= Arahan Tugas 1 =
Sebutkan semua nama diri orang, lembaga, atau negara yang muncul dalam kutipan dokumen.

Kesimpulan: Garis Tipis di Antara Makar dan Aspirasi
Pernyataan Presiden Prabowo bahwa demonstrasi pembubaran DPR “mengarah kepada makar” adalah framing politik yang sarat pesan. Di satu sisi, ia menegaskan batas negara: aksi anarkis tidak akan ditolerir. Di sisi lain, ia tetap mengakui ruang aspirasi jalanan sebagai tradisi demokrasi Indonesia.
Konsolidasi elit di istana menunjukkan bahwa negara ingin tampil solid, sekaligus mengirim peringatan ke para pemain politik. Pesannya jelas: presiden tahu siapa yang bermain, dan ia siap menertibkan.
Namun, pertanyaan besar tetap menggantung: bisakah negara benar-benar menjaga keseimbangan? Bisakah ia menindak tegas aktor kerusuhan, sambil tetap menghormati kebebasan berekspresi rakyat?

= Arahan Tugas 2 =
Pada entri di bawah, ketik ulang tanpa perubahan baris-baris mulai dari baris yang memuat "Page size: 1275x1650." sampai baris yang memuat "For every layout", kedua baris tersebut ikut disertakan.

= Materi yang Ditampilkan =
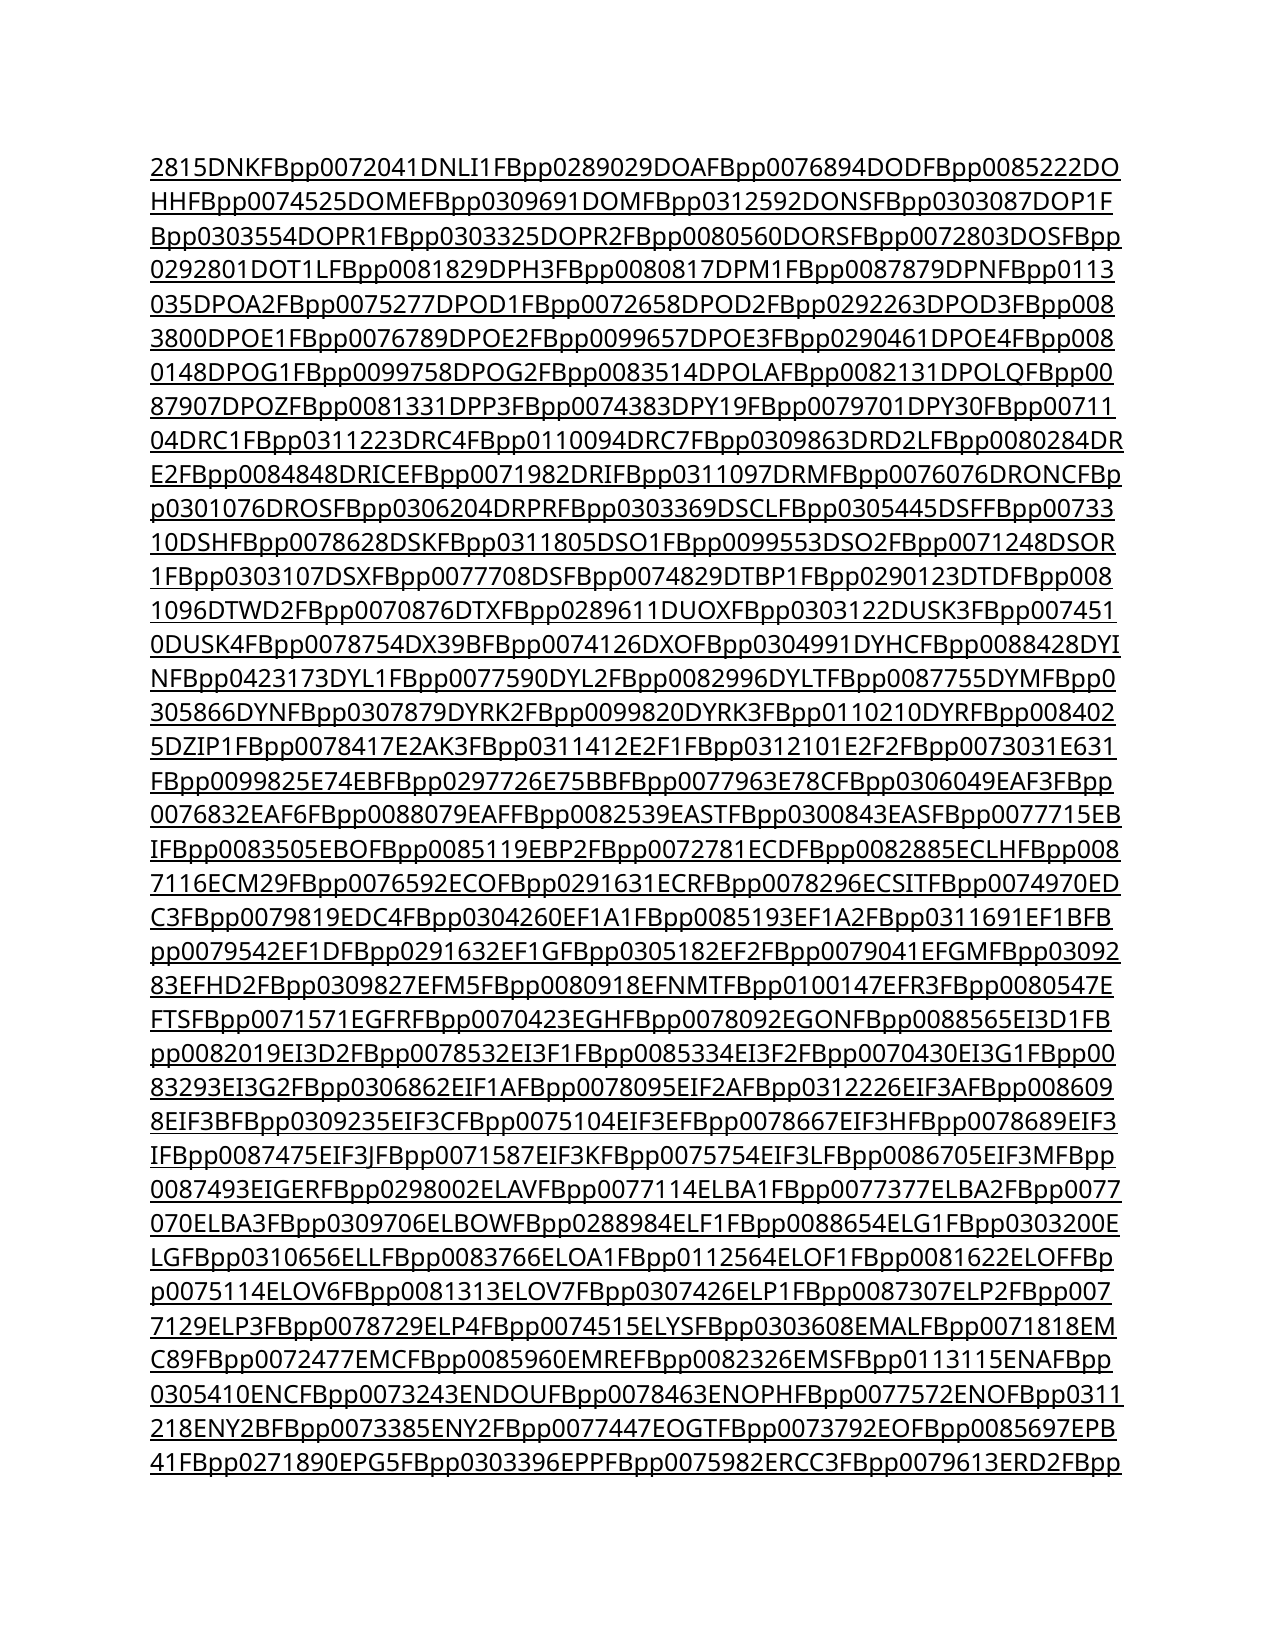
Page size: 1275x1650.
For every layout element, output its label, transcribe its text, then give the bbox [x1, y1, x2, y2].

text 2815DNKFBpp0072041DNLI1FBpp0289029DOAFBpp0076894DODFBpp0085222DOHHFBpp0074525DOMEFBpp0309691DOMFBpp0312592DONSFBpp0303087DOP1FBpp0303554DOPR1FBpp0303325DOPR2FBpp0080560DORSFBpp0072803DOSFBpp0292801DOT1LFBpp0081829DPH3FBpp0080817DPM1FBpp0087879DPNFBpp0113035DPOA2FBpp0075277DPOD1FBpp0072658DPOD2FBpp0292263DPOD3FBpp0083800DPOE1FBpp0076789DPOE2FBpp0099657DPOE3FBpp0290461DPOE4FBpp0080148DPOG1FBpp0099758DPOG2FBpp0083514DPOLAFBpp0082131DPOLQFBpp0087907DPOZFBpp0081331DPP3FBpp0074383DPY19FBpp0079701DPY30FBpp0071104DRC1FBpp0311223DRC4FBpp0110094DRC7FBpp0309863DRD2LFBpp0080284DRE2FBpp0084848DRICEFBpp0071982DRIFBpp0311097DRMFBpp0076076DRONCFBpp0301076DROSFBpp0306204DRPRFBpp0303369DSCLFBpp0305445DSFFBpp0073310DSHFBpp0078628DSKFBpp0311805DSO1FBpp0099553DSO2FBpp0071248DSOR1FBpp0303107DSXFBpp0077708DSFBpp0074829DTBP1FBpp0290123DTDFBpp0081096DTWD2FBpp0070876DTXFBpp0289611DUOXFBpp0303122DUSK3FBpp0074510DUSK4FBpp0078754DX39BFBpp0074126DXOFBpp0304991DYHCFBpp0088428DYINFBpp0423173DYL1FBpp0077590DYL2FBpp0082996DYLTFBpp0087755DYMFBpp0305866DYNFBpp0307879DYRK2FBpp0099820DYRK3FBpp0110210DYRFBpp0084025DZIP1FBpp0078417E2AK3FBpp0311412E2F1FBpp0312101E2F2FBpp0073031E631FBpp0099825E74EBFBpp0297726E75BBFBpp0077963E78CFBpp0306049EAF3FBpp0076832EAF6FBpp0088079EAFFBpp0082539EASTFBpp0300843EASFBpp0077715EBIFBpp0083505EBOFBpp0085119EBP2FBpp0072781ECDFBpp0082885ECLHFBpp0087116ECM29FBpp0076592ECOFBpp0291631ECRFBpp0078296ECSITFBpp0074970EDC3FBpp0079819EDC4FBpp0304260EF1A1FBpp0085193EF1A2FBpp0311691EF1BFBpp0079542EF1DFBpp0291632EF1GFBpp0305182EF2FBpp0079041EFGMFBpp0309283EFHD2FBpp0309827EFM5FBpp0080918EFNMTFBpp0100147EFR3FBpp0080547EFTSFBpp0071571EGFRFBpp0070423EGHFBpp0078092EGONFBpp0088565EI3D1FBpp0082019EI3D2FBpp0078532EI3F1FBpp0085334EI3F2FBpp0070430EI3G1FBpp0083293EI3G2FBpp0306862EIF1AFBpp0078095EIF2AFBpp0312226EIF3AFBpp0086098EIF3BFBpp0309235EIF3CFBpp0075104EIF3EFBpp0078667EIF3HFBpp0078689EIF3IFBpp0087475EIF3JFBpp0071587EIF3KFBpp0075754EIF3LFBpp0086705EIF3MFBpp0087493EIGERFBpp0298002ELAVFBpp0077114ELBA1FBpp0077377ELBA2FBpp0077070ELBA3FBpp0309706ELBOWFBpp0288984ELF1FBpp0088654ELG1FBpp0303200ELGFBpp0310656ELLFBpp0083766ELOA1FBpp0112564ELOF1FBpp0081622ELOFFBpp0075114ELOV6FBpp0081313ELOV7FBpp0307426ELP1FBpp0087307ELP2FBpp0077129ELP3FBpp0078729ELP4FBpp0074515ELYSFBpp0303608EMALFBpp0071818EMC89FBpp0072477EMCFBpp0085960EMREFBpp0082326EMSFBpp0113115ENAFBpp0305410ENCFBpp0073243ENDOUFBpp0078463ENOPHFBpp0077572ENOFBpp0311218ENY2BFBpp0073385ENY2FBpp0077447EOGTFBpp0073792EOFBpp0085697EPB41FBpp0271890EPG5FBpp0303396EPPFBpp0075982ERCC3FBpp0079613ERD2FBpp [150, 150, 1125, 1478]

--

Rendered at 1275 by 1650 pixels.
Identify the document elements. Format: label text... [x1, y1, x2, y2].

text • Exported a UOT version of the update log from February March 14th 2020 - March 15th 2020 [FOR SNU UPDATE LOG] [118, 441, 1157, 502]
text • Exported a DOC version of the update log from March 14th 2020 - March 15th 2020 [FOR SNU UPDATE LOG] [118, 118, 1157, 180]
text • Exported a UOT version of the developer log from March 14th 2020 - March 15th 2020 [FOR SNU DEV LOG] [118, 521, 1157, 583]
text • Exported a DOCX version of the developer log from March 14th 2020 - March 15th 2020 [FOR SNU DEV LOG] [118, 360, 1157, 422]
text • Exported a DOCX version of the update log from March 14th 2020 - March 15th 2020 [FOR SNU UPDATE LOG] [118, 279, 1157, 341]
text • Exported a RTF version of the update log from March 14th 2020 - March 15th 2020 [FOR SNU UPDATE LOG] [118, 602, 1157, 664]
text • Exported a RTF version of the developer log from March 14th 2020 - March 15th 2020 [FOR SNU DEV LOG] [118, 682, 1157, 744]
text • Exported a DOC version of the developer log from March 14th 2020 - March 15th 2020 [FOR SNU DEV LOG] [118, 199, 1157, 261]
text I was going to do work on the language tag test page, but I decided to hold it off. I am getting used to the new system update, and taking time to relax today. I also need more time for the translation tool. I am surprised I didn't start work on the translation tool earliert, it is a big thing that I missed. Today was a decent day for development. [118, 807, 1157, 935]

= Hasil Tugas 1 =
- Prabowo
- DPR
- Indonesia

= Hasil Tugas 2 =
Page size: 1275x1650.
For every layout element, output its label, transcribe its text, then give the bbox [x1, y1, x2, y2].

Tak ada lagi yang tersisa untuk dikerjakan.